What you should do → The lines from the top of the data down to the line with "Third line of" should be repeated exactly, both ends included.

[Plain-text document sources]
··········

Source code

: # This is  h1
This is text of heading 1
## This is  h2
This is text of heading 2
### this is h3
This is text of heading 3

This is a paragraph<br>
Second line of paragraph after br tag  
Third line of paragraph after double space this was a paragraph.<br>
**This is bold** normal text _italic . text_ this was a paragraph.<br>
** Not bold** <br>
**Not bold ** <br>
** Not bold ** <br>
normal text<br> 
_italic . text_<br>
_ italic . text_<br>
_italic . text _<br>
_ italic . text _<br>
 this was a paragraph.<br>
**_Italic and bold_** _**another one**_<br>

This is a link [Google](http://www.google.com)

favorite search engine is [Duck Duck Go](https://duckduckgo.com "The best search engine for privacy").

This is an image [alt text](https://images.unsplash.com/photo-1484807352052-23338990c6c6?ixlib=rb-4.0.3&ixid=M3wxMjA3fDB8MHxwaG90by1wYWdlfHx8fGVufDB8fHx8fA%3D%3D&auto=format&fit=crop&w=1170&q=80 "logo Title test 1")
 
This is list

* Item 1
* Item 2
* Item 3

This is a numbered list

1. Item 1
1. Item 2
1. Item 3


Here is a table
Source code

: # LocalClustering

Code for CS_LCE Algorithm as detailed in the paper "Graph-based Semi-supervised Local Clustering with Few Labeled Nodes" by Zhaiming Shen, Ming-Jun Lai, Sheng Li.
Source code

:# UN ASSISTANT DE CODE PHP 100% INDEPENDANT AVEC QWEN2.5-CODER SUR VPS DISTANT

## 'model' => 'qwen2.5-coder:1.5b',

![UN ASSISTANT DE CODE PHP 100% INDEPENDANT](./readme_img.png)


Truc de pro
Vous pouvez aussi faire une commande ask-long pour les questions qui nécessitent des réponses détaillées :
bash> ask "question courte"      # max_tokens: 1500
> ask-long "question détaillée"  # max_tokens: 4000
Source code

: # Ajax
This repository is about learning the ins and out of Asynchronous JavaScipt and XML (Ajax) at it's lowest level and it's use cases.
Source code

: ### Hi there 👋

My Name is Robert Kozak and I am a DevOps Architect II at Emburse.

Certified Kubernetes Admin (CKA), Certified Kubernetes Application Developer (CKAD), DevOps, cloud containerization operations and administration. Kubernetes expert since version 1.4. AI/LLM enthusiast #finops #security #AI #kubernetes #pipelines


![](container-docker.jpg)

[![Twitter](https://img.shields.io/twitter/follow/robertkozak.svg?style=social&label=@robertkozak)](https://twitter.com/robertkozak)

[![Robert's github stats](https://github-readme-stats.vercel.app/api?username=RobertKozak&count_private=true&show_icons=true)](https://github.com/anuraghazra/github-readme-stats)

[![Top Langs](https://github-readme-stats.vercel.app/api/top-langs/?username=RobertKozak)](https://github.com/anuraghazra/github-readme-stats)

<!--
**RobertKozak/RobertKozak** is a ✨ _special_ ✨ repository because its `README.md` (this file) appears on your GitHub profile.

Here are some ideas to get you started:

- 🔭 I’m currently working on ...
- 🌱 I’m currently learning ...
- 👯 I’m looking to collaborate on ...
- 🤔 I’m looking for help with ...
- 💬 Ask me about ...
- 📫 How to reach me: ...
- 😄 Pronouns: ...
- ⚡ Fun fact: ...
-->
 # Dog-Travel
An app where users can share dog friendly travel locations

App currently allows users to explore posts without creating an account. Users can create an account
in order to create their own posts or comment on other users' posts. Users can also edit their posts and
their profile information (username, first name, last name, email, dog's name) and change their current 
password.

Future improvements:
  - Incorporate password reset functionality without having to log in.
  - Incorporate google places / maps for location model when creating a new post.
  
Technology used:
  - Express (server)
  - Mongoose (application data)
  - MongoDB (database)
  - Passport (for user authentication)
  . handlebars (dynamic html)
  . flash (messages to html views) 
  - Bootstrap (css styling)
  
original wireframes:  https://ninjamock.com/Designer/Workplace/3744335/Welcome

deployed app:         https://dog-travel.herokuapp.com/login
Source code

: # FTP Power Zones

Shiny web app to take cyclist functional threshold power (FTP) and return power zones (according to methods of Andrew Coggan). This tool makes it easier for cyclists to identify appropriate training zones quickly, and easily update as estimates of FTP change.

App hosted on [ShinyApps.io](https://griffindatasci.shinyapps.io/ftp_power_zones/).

··········

Result →
Source code

: # This is  h1
This is text of heading 1
## This is  h2
This is text of heading 2
### this is h3
This is text of heading 3

This is a paragraph<br>
Second line of paragraph after br tag  
Third line of paragraph after double space this was a paragraph.<br>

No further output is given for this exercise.